[Object state transitions]

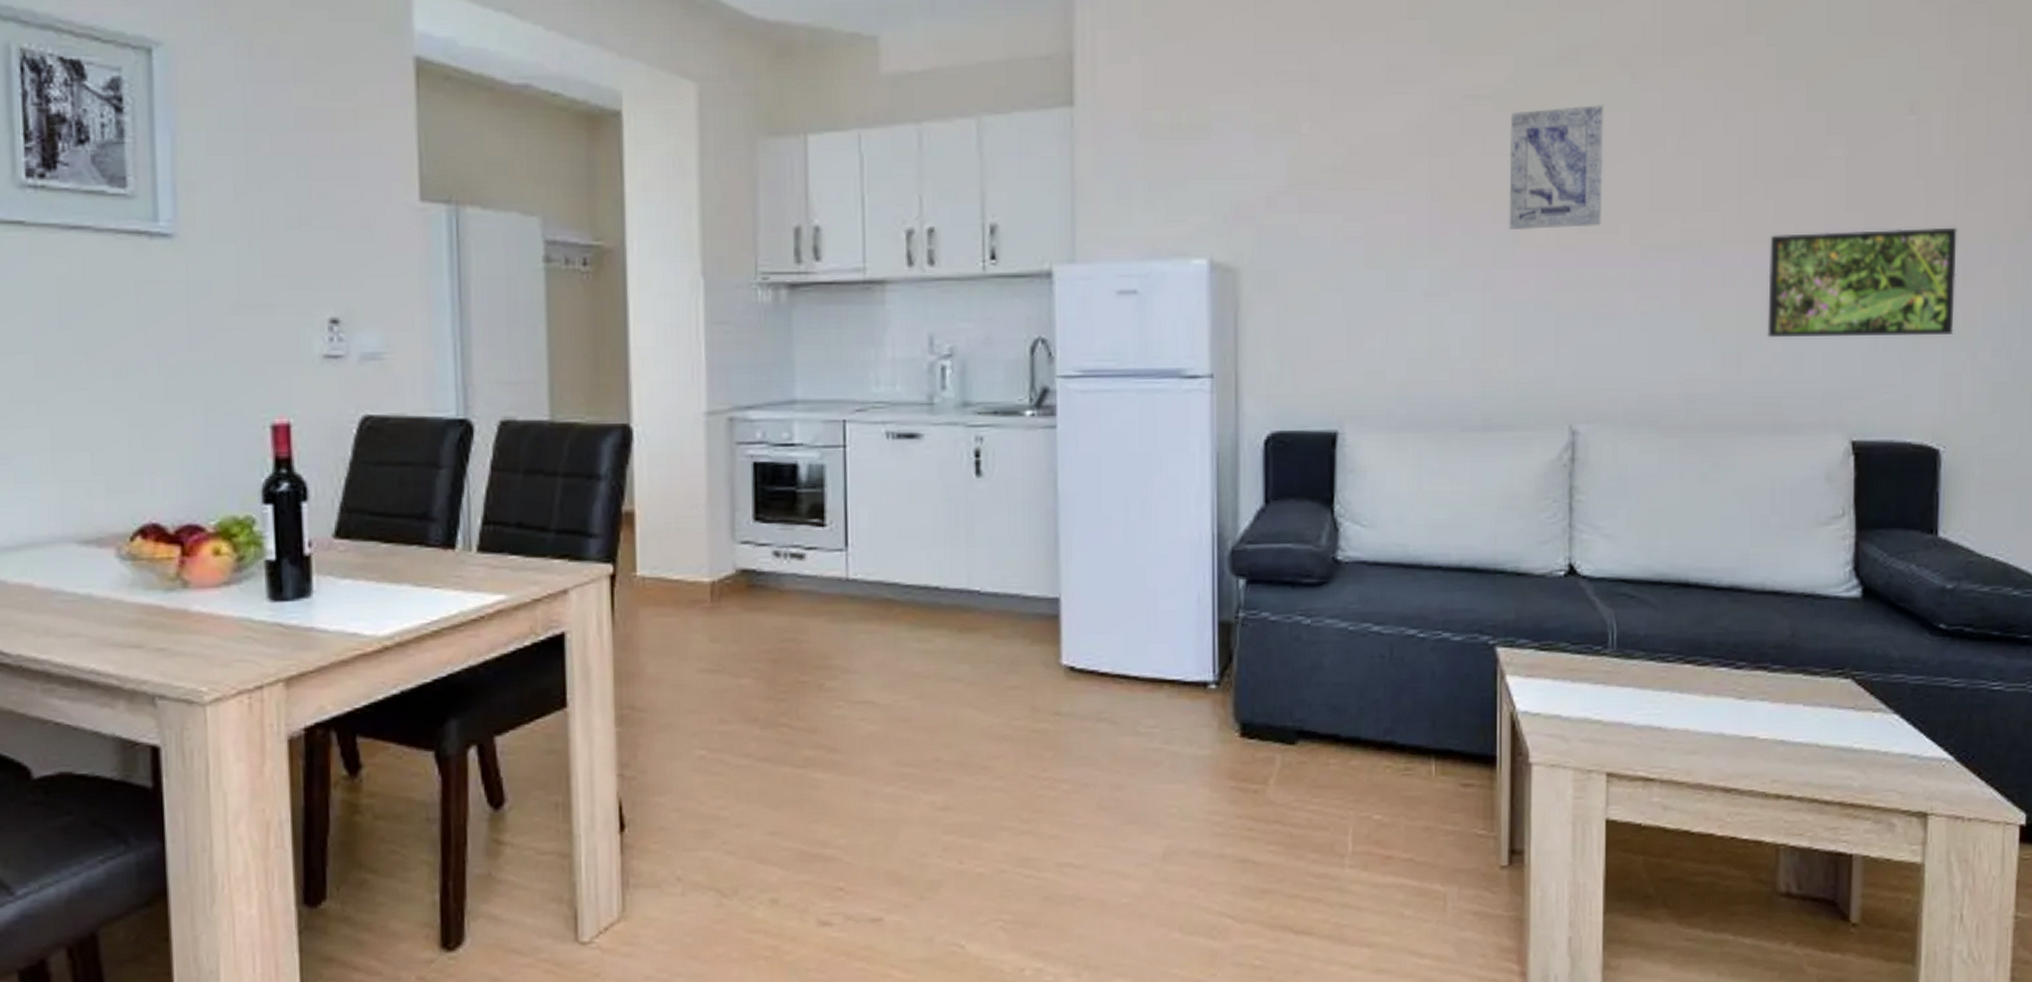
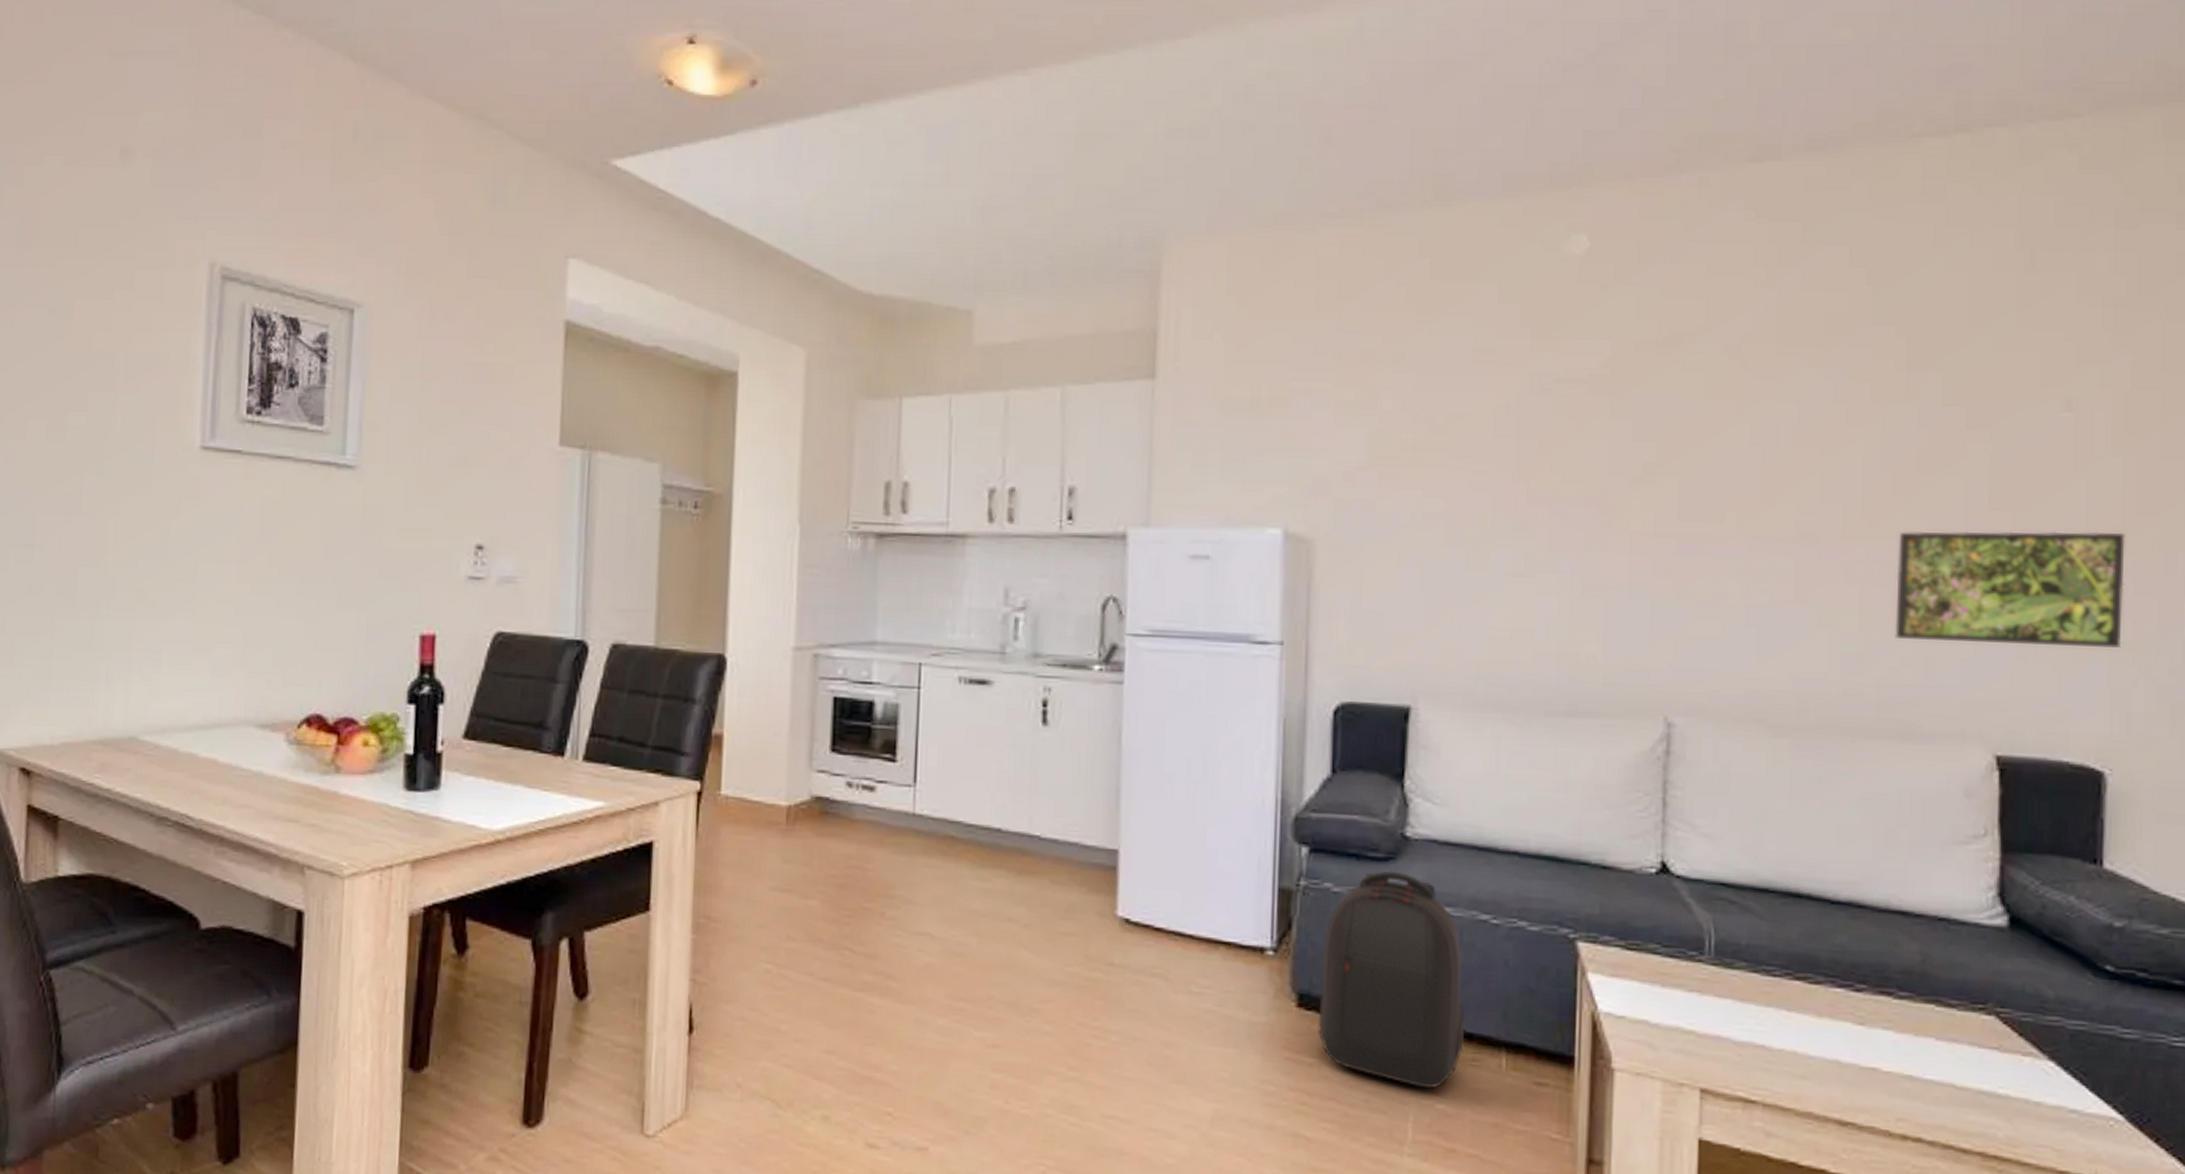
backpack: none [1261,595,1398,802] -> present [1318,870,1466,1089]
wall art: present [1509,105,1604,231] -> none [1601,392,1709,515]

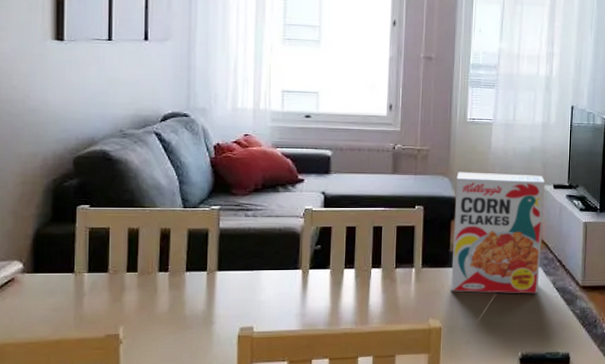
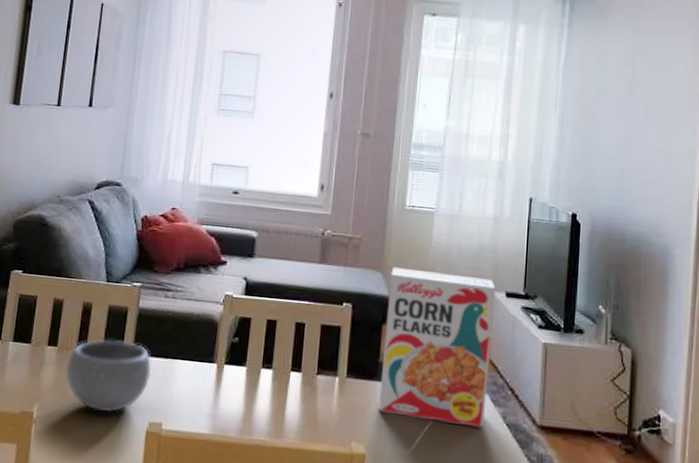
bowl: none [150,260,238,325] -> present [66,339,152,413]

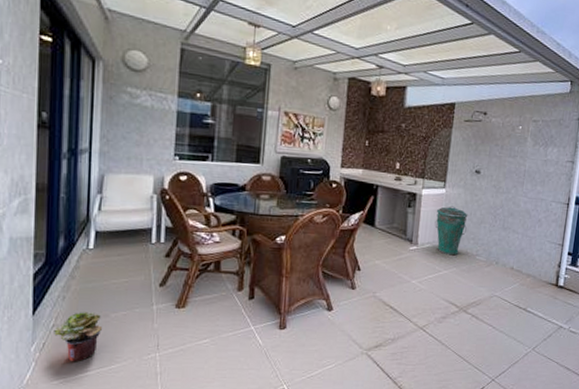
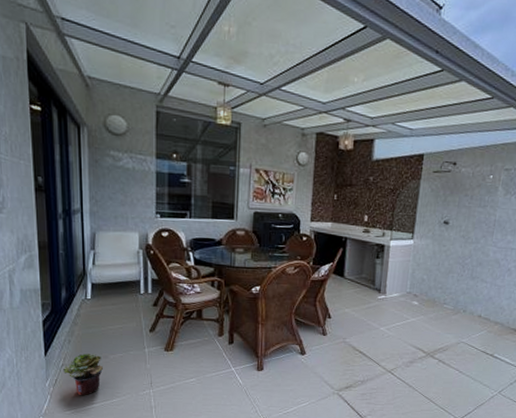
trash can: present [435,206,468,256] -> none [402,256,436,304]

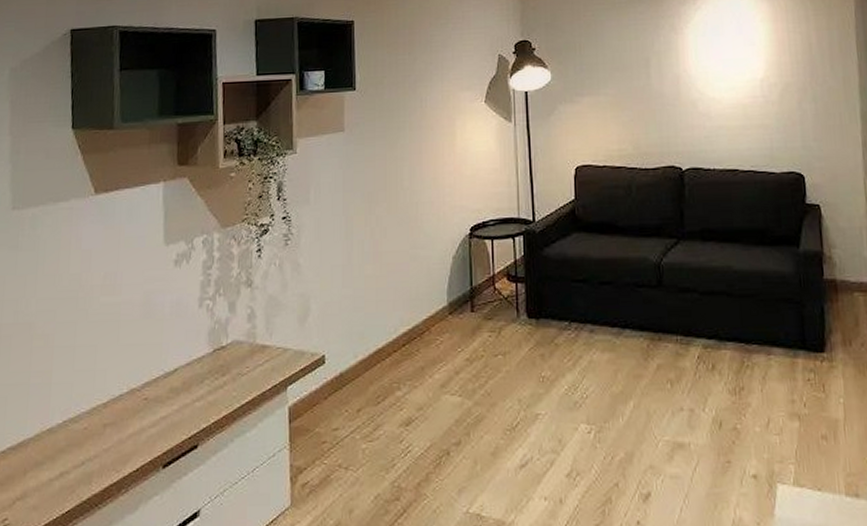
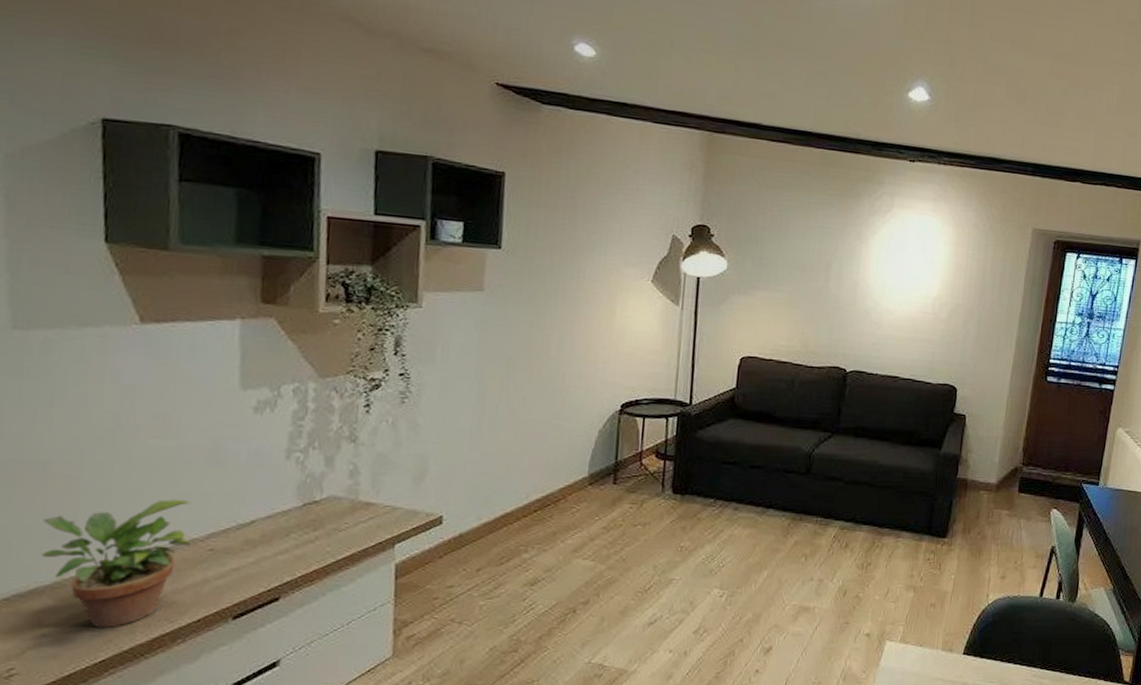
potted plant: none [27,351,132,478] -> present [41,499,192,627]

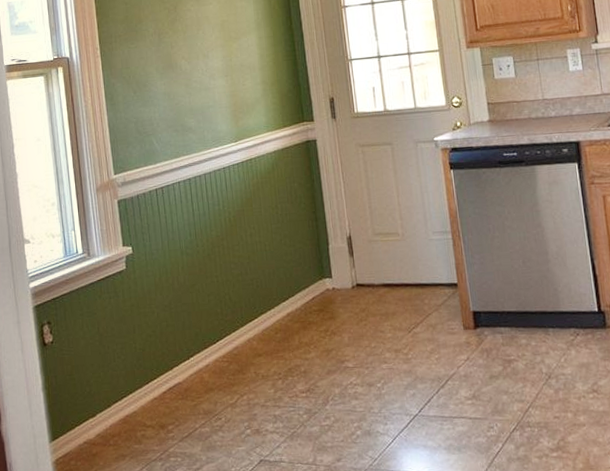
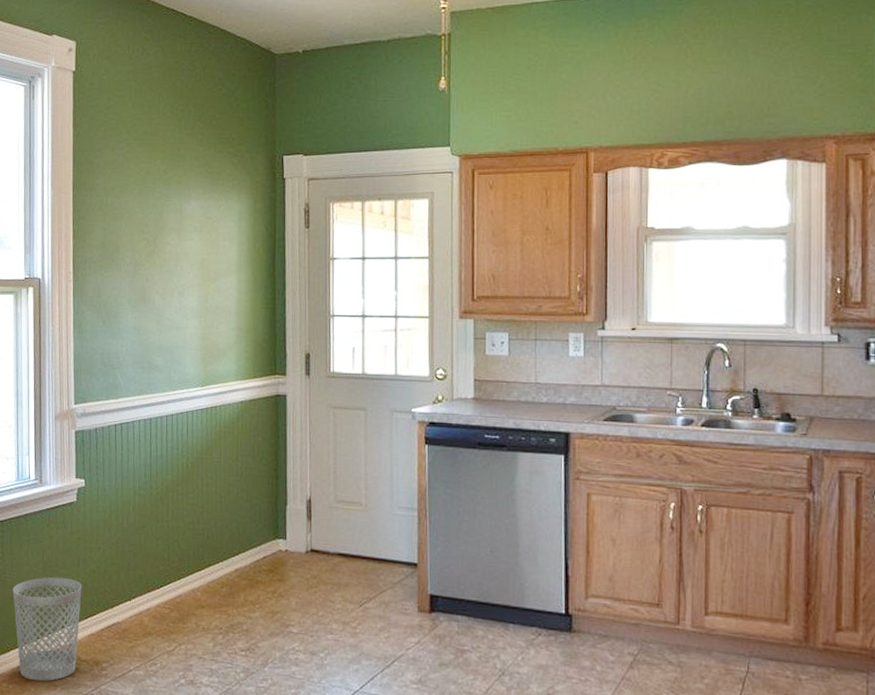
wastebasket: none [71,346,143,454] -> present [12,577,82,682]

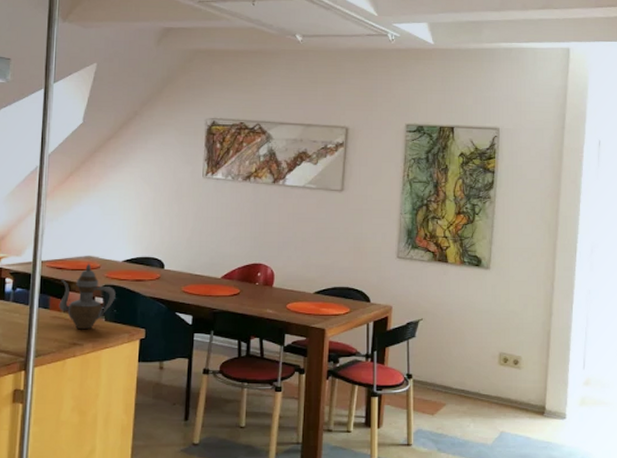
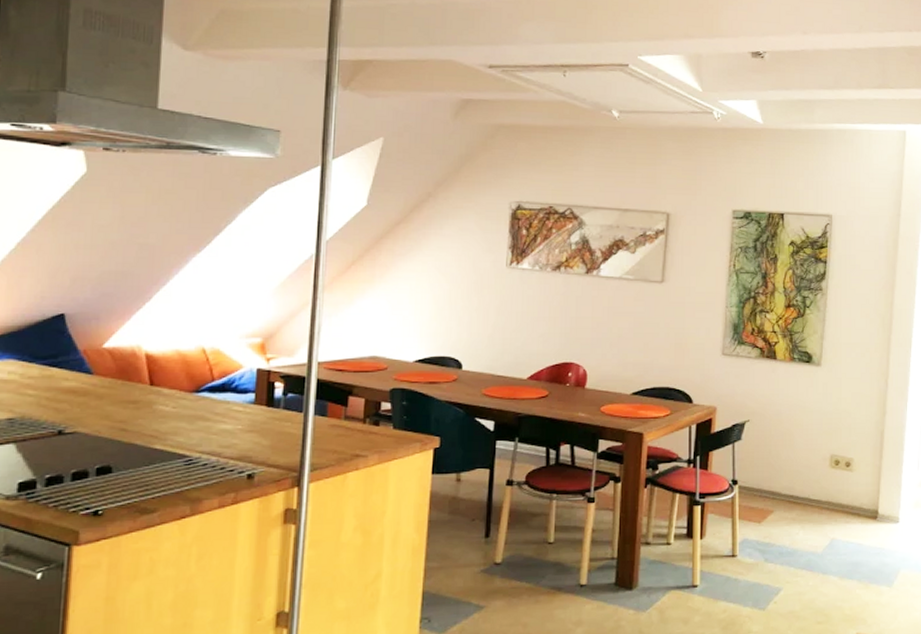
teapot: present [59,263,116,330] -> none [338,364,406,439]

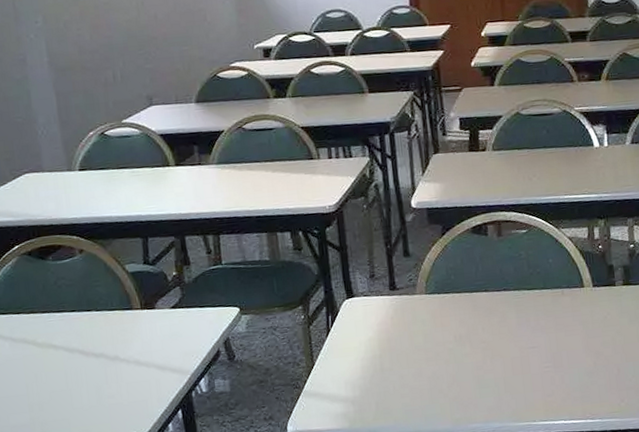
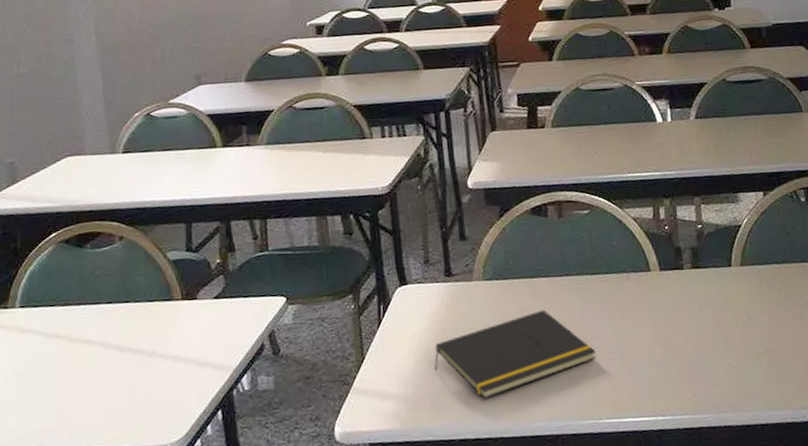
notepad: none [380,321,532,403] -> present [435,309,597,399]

§ **Instructions for the task**
Set out, exactly as given, the line that contains "potted plant: none" along with each line after it through the end of the records above; omit the pictures.

§ **Result of the task**
potted plant: none [27,351,132,478] -> present [41,499,192,627]

wastebasket: none [71,346,143,454] -> present [12,577,82,682]

teapot: present [59,263,116,330] -> none [338,364,406,439]

notepad: none [380,321,532,403] -> present [435,309,597,399]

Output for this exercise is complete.